▸ **TASK REQUIREMENTS**:
Please copy out, word for word, the lines below, starting with the line that has "genus: Gahnia" and continuing through the line that has "genus: Carex", including both.

-- AVAILABLE RECORDS start --

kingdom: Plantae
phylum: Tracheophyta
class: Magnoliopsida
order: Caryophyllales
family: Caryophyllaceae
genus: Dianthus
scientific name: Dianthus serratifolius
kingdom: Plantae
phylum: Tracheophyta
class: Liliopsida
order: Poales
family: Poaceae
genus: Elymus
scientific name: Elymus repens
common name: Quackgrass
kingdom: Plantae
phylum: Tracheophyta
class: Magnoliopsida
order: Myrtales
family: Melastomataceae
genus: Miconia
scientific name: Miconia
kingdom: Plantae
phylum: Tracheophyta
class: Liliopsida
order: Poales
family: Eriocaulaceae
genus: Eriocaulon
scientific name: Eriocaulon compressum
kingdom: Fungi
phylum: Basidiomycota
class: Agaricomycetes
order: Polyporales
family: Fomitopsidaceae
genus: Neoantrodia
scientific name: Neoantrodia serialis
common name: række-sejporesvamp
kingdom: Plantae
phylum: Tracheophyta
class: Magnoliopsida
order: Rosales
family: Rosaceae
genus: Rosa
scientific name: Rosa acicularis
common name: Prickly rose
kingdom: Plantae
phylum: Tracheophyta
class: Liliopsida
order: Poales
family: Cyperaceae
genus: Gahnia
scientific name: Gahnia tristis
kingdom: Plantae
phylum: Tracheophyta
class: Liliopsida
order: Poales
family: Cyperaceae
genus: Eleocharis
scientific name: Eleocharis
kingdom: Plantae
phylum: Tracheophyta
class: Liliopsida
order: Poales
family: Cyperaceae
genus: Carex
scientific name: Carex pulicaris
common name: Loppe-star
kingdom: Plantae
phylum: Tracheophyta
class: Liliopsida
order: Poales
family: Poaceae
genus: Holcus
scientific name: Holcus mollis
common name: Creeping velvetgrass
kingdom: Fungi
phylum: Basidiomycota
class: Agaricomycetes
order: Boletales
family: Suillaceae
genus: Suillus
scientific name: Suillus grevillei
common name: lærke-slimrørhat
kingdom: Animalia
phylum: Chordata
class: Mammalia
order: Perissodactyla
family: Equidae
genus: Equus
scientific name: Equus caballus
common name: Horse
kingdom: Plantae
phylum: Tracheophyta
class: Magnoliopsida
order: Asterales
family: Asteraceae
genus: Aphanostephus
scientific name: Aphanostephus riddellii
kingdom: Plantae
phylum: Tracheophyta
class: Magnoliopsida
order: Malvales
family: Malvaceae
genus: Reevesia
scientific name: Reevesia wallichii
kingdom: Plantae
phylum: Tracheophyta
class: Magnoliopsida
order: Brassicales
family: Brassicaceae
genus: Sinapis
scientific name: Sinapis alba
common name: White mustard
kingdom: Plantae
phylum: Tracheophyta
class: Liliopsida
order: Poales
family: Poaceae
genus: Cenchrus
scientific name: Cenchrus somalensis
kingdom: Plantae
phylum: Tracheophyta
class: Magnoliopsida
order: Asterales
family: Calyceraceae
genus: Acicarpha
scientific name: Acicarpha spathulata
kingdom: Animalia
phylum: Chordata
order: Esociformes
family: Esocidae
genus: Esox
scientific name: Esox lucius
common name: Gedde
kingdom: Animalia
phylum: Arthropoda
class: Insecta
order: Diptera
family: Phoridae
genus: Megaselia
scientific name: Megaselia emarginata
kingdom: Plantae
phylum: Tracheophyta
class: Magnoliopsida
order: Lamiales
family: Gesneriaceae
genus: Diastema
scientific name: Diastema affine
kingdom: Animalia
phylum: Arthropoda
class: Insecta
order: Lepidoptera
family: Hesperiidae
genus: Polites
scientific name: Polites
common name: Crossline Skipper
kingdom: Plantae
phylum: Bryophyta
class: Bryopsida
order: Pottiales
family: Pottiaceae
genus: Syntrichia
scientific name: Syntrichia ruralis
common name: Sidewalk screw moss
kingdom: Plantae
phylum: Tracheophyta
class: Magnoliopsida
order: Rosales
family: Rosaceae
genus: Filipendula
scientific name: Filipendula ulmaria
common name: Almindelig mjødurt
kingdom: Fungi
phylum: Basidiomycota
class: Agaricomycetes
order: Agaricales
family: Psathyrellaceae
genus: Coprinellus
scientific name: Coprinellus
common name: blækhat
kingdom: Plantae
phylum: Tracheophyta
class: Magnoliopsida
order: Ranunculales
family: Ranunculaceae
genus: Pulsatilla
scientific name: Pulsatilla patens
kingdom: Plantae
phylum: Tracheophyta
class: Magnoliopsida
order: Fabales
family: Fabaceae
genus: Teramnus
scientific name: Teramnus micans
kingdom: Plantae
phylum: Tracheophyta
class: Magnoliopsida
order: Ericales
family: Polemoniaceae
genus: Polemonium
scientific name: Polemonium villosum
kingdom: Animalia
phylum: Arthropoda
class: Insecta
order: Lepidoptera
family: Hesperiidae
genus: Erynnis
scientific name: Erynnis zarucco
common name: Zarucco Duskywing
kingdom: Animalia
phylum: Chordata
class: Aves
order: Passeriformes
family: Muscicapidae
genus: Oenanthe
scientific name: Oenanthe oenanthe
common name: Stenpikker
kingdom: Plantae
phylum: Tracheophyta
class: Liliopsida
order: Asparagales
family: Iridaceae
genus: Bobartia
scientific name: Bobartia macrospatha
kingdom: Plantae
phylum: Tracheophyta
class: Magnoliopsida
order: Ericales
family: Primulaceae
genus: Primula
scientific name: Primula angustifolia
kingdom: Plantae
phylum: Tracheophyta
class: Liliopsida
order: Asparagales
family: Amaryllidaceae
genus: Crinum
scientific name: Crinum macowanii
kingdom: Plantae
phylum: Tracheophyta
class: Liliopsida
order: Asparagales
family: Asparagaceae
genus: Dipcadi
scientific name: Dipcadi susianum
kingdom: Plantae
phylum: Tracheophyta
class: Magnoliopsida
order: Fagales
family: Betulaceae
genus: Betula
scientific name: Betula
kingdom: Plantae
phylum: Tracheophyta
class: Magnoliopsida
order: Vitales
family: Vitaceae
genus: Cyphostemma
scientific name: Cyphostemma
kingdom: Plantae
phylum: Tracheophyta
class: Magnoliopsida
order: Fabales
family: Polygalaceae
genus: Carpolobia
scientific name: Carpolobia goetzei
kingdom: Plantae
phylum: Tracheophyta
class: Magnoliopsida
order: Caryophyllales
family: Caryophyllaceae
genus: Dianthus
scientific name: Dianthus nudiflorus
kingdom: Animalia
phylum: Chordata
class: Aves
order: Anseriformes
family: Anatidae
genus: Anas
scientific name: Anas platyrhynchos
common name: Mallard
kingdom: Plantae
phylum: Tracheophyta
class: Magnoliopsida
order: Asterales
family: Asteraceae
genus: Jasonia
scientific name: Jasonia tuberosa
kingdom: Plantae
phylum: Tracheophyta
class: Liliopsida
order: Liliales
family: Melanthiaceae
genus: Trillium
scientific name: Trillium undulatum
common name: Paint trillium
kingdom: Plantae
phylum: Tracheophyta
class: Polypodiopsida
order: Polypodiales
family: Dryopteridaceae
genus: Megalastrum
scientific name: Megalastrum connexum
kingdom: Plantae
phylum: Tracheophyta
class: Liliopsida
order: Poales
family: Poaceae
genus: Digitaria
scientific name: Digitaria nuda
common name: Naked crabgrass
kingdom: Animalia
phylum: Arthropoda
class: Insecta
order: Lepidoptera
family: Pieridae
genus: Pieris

-- AVAILABLE RECORDS end --

▸ **FINISHED TASK**:
genus: Gahnia
scientific name: Gahnia tristis
kingdom: Plantae
phylum: Tracheophyta
class: Liliopsida
order: Poales
family: Cyperaceae
genus: Eleocharis
scientific name: Eleocharis
kingdom: Plantae
phylum: Tracheophyta
class: Liliopsida
order: Poales
family: Cyperaceae
genus: Carex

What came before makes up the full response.